Water permeation through aquaporins is a passive process that follows the direction of osmotic pressure across the membrane. Although many aquaporins function as always-open channels, a subgroup of aquaporins, particularly in plants have evolved a sophisticated molecular mechanism, called gating, through which the channel can be closed in response to harsh conditions of the environment such as drought stress and flooding which trigger certain cellular signals that result in closure of the channel.
“It has been observed in times of drought, for example, that a tree will know exactly how much water it will release through transpiration in the leaves and flowers, and how much to hold onto in the roots.”

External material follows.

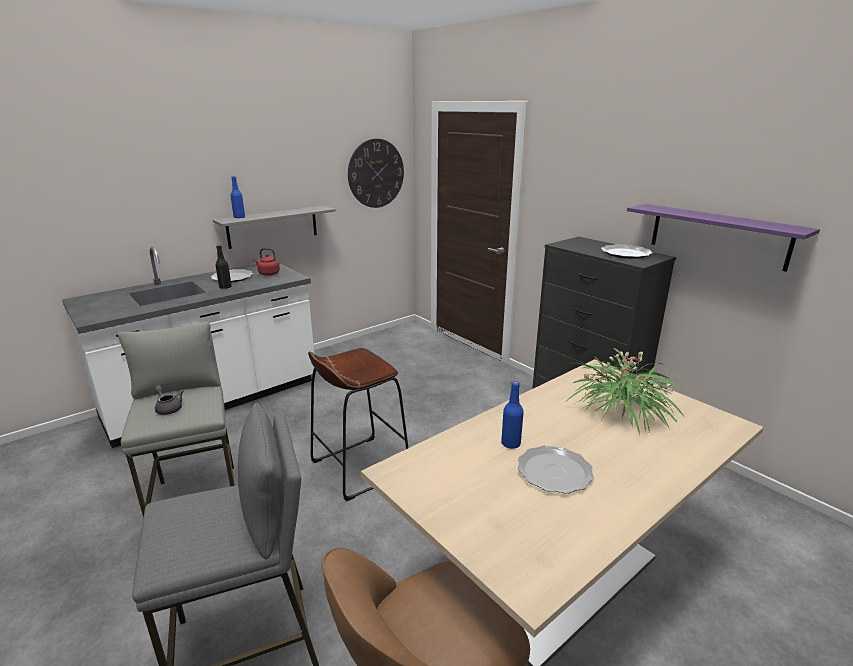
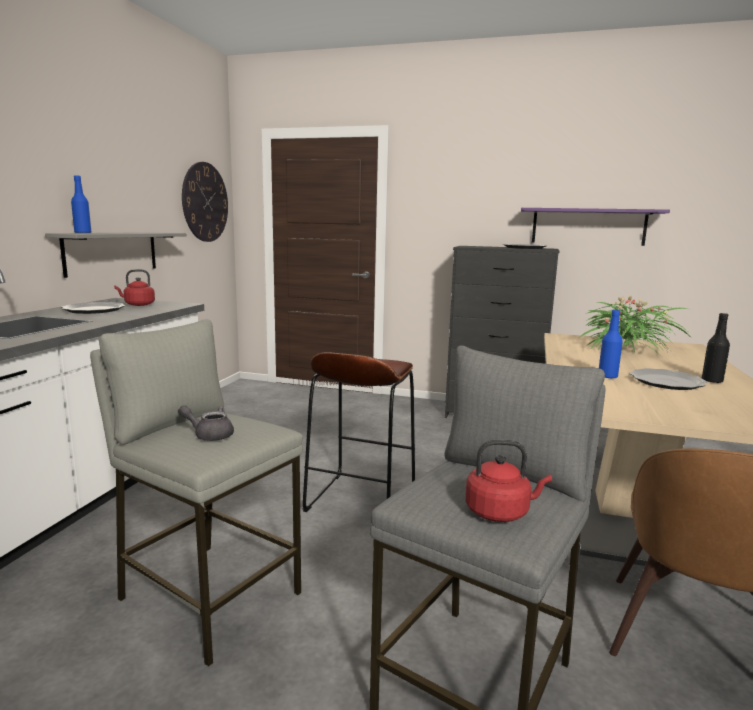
camera: 35 degrees left, 10 degrees down
black bottle [215,245,232,289] -> black bottle moved to [702,313,730,383]
none -> red kettle [465,440,552,522]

In an interesting form of aquaporin regulation, researchers in the field of plant biotechnology have been able to modify the level of gene expression, by altering the number of proteins in an effort to produce drought resistance.
“With the fall-out from climate change this is certainly an interesting avenue of research,” Hacke says. “We already know the genes. We could tweak them to ensure our food security.”
The gating process has also inspired research into pharmaceuticals. For example, the kidneys are responsible for maintaining water balance in the body. Identifying a chemical that could close the aquaporins in the kidneys could be developed into a diuretic drug. Similarly, stabilizing the closed structure could be used in cancer treatment. Open aquaporins are necessary for cells to be able to move and form new blood vessels -- which tumors are dependent upon to grow. The discovery of a compound that would close the gateway would inhibit growth.
Many intriguing questions are still unresolved. It is such a tiny pore that has been with us since ancient times and yet we can learn so much by mimicking the intelligence of Nature.